(DATA FOR REVIEW)
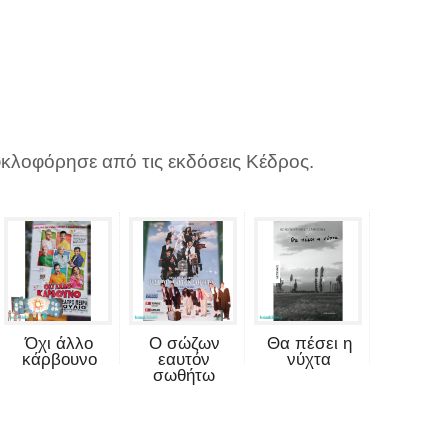
κλοφόρησε από τις εκδόσεις Κέδρος.
Όχι άλλο
Ο σώζων
Θα πέσει η
κάρβουνο
εαυτόν
νύχτα
σωθήτω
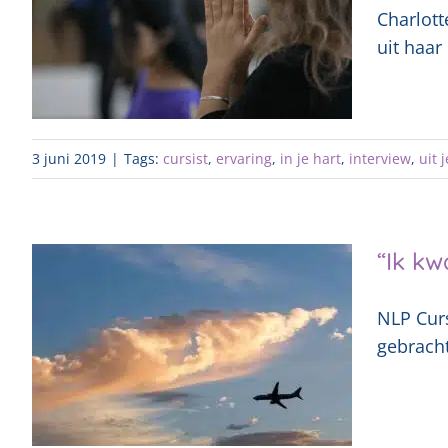
Charlott
uit haar
3 juni 2019
|
Tags:
cursist
,
ervaring
,
in je hart
,
interview
,
uit 
“Ik k
NLP Curs
gebracht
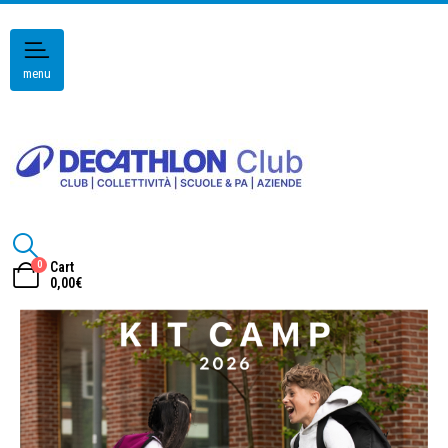
menu
0
Cart
0,00
€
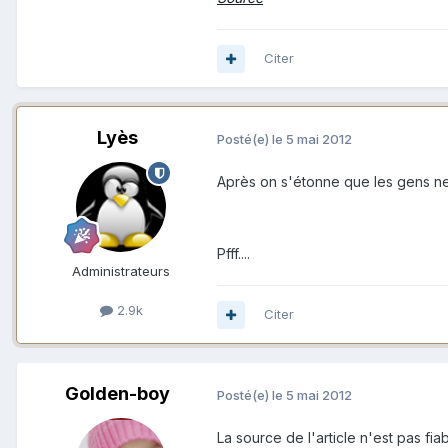
Citer
Lyès
Posté(e)
le 5 mai 2012
Après on s'étonne que les gens ne 
Pfff....
Administrateurs
2.9k
Citer
Golden-boy
Posté(e)
le 5 mai 2012
La source de l'article n'est pas fi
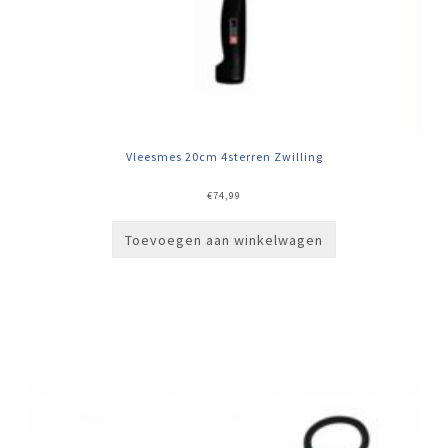
Vleesmes 20cm 4sterren Zwilling
€
74,99
Toevoegen aan winkelwagen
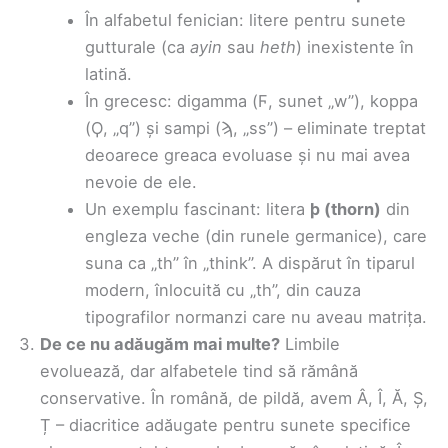
În alfabetul fenician: litere pentru sunete
gutturale (ca
ayin
sau
heth
) inexistente în
latină.
În grecesc: digamma (Ϝ, sunet „w”), koppa
(Ϙ, „q”) și sampi (ϡ, „ss”) – eliminate treptat
deoarece greaca evoluase și nu mai avea
nevoie de ele.
Un exemplu fascinant: litera
þ (thorn)
din
engleza veche (din runele germanice), care
suna ca „th” în „think”. A dispărut în tiparul
modern, înlocuită cu „th”, din cauza
tipografilor normanzi care nu aveau matrița.
De ce nu adăugăm mai multe?
Limbile
evoluează, dar alfabetele tind să rămână
conservative. În română, de pildă, avem Â, Î, Ă, Ș,
Ț – diacritice adăugate pentru sunete specifice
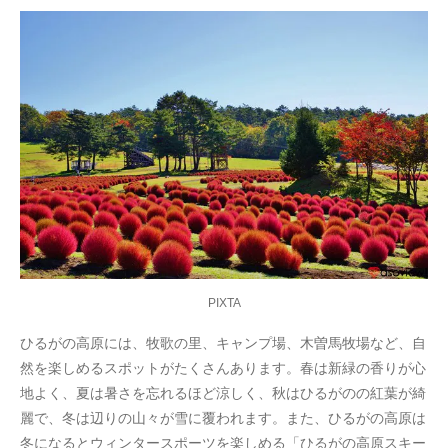
PIXTA
ひるがの高原には、牧歌の里、キャンプ場、木曽馬牧場など、自
然を楽しめるスポットがたくさんあります。春は新緑の香りが心
地よく、夏は暑さを忘れるほど涼しく、秋はひるがのの紅葉が綺
麗で、冬は辺りの山々が雪に覆われます。また、ひるがの高原は
冬になるとウィンタースポーツを楽しめる「ひるがの高原スキー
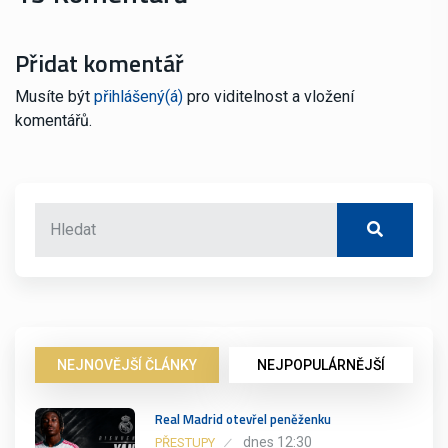
Přidat komentář
Musíte být
přihlášený(á)
pro viditelnost a vložení
komentářů.
NEJNOVĚJŠÍ ČLÁNKY
NEJPOPULÁRNĚJŠÍ
Real Madrid otevřel peněženku
dnes 12:30
PŘESTUPY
(End DATA FOR REVIEW)
• WORK INSTRUCTIONS: Go over the entries above and tally the lines holding "sunete"; please answer with the number alone.

• ANSWER SECTION: 2